Terry's work was the first thing I saw at High Five, a venue about which I had heard rave reviews from various sources. This venue would be, other than the outdoor sculptures cascading down the hill on Fulton Avenue leading into downtown, the start of my exploration of artwork during official ArtPrize hours. I figured I'd be there for half an hour, tops.

Brant Raterink, curator of the space, had other plans in mind for his viewers.

"What I love about what we did here is that we used the framework that ArtPrize has created and we did it in a way that created something of meaning. We created something that allows endless demographics to engage at different levels. There's a lot here that people can see and find and do," says Raterink.

Considering the varied demographic of people coming to ArtPrize, and considering the selections a venue makes, he believes, is a valuable way that local curators and venue owners can participate in the event.

"I believe in ArtPrize and I believe in what it can be, and I think we just need to take a little bit of thought in what we're doing with it," says Raterink. "If we can create this and people see this and people get this, then maybe we won't have the problem of venues who just open their door and hang things on the wall because that's what they think they should do. Maybe that doesn't create the best experience for the public. As a venue, whether the owner is curating or whether there is a professional curator involved, you by becoming a venue take an ownership in creating what ArtPrize is and where ArtPrize is going."

It was clear as I walked through the space that Raterink had considered not only the way that the public would interact with each piece of art but the way that the artwork would interact with each other. Each step in the experience was considered thoughtfully.

Coming back around to where I had started, I found myself still captivated by the view of Terry's 20 foot installation hanging from the ceiling and touching the floor. It seemed to go from dark to light and from full to more airy. Inspecting it more closely, you can see that it is made up of strands of white strings -1200 of them to be exact- with 60,000 large nails and various sizes and colors of metal letters appearing to be tangled within them.

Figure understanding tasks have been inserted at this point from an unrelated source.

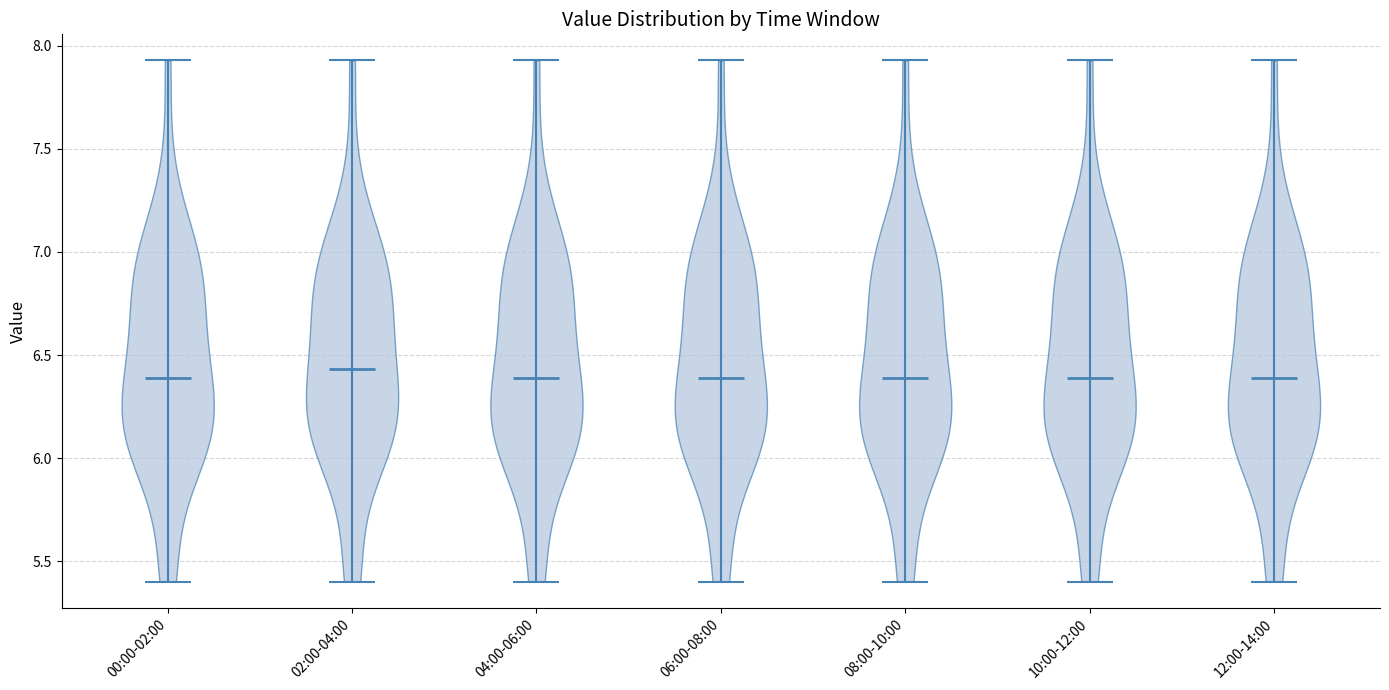

Reading left to right, read every violin against the y-axis: where its median line is, and the lowest and highest points it reaches. The values are not printed on the chart, so give them approximately, as read against the axis.

00:00-02:00: median line 6.40, lowest point 5.40, highest point 7.95
02:00-04:00: median line 6.45, lowest point 5.40, highest point 7.95
04:00-06:00: median line 6.40, lowest point 5.40, highest point 7.95
06:00-08:00: median line 6.40, lowest point 5.40, highest point 7.95
08:00-10:00: median line 6.40, lowest point 5.40, highest point 7.95
10:00-12:00: median line 6.40, lowest point 5.40, highest point 7.95
12:00-14:00: median line 6.40, lowest point 5.40, highest point 7.95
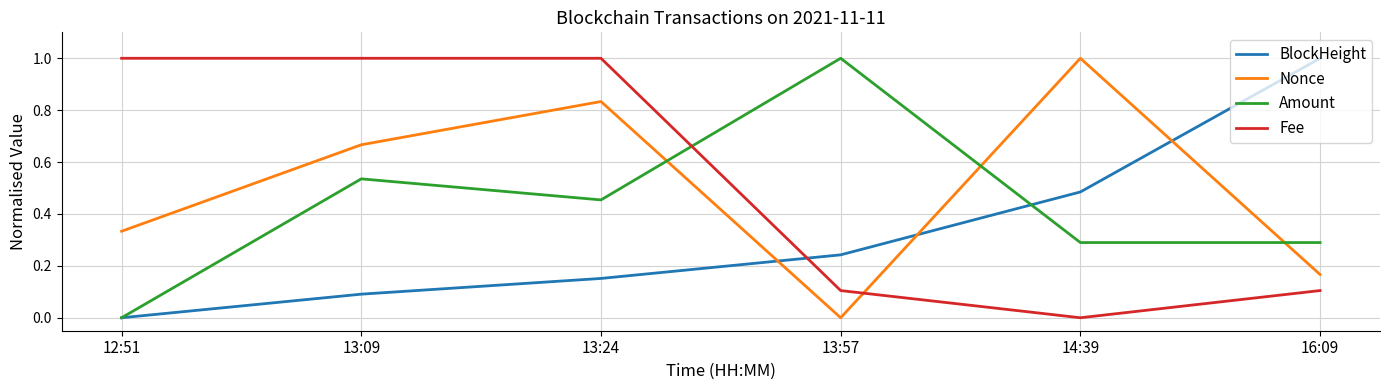

What is the maximum value shown in the chart?

1.0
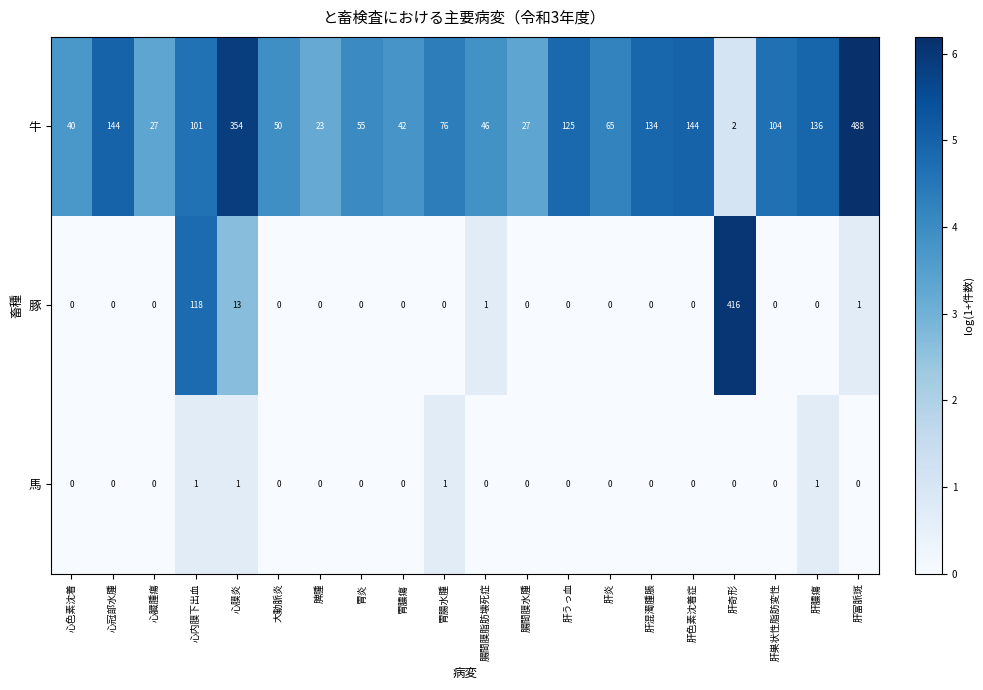

Rank the series by their average value, from lowest to highest.

馬, 豚, 牛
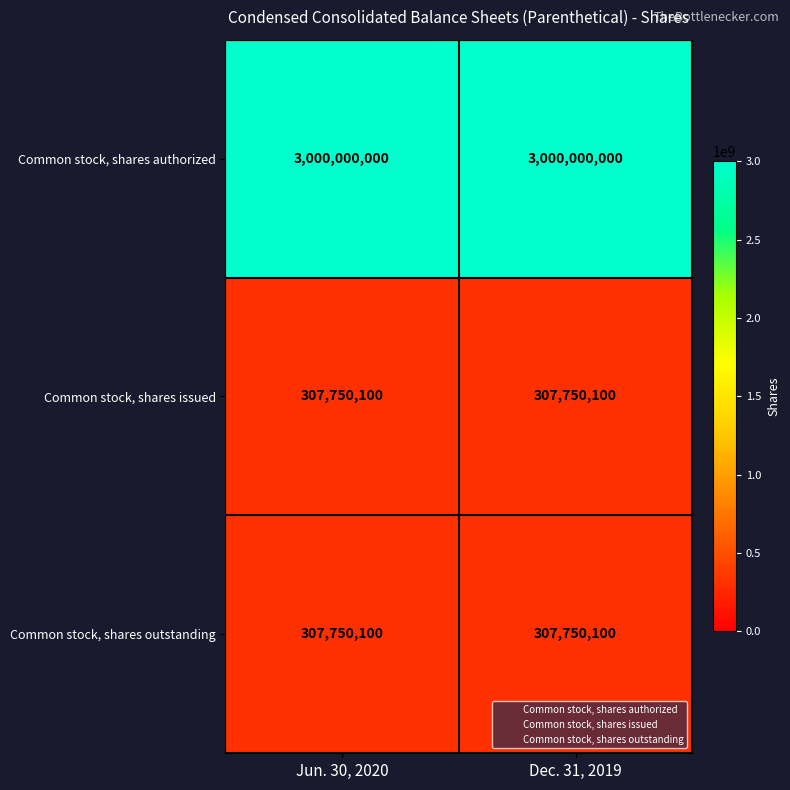

The Common stock, shares authorized series shows 4132160080 at Jun. 30, 2020. True or false?

False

Oddly enough, it was very peaceful. Despite the visual tangle I expected and the harsh assumption of nails as a material, there was something calm about it. I walked around, wondering what the letters were for. Did they spell something out? It didn't seem so. Did they serve a purpose? Could they be gone and still give me the same effect? I walked around the piece several times, noticing the color and density range from different angles. 

I'm generally a fast walk-through kind of viewer. Artists hate me, I'm sure. I have to have something to pull me in and make me want to spend more time, or I'm moving on to the next thing. Terry's piece and High Five, however, had me there for the entire night. My goal was to find one piece that I wanted to spend time seeing, looking, thinking... and then writing about. I found plenty that I could have told you about, but in talking with Terry about her work, the theme of the piece seemed a good one in the middle of the first crazy night of art viewing that is ArtPrize.

Terry's work is inspired by poet Arthur Rimbaud's poem "A Season in Hell," and more specifically by a certain line that says, "I fix frenzies in their flight." 

"For Arthur Rimbaud, his power was in his words. It was in the consonants and the vowels; it was in the language. For me? I am not a poet. I build things, I construct things," she says. So for Terry, nails-the tools with which she builds things-became her frenzy that she had to fix in their flight. The challenge, she says, is in working in a way that can quiet an unstoppable force- that can stop the very thing that wants to be a frenzied tangled mess.

"Each one of those nails is a hook," says Terry. "Everything is monotonous, it's time consuming, and you have to surrender to the process-or else you will be part of the whirlwind, you will be part of the frenzy."

As I head into the season of ArtPrize, Terry's words about her own piece seem emblematic of the entire ArtPrize experience.

"In order to be able to still it, you have to surrender to it."